Your objective:
Could you write out every record below exactly, leaving out any pictures?
====== Data shown
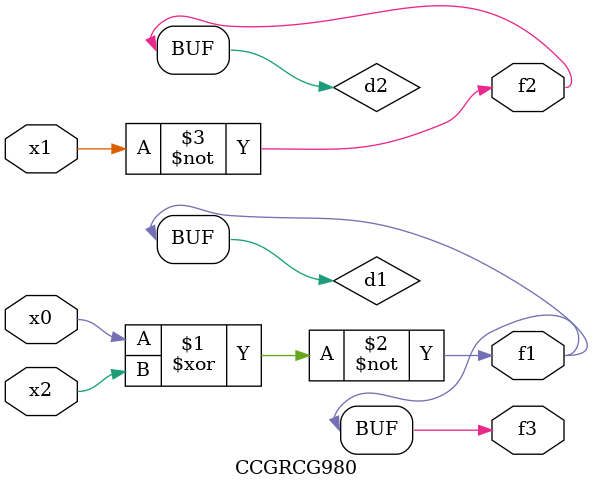
<source format=v>
module CCGRCG980(
	input x0, x1, x2,
	output f1, f2, f3
);

	wire d1, d2, d3;

	xnor (d1, x0, x2);
	nand (d2, x1);
	nor (d3, x1, x2);
	assign f1 = d1;
	assign f2 = d2;
	assign f3 = d1;
endmodule

</source>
============
Written solution:
<source format=v>
module CCGRCG980(
	input x0, x1, x2,
	output f1, f2, f3
);

	wire d1, d2, d3;

	xnor (d1, x0, x2);
	nand (d2, x1);
	nor (d3, x1, x2);
	assign f1 = d1;
	assign f2 = d2;
	assign f3 = d1;
endmodule

</source>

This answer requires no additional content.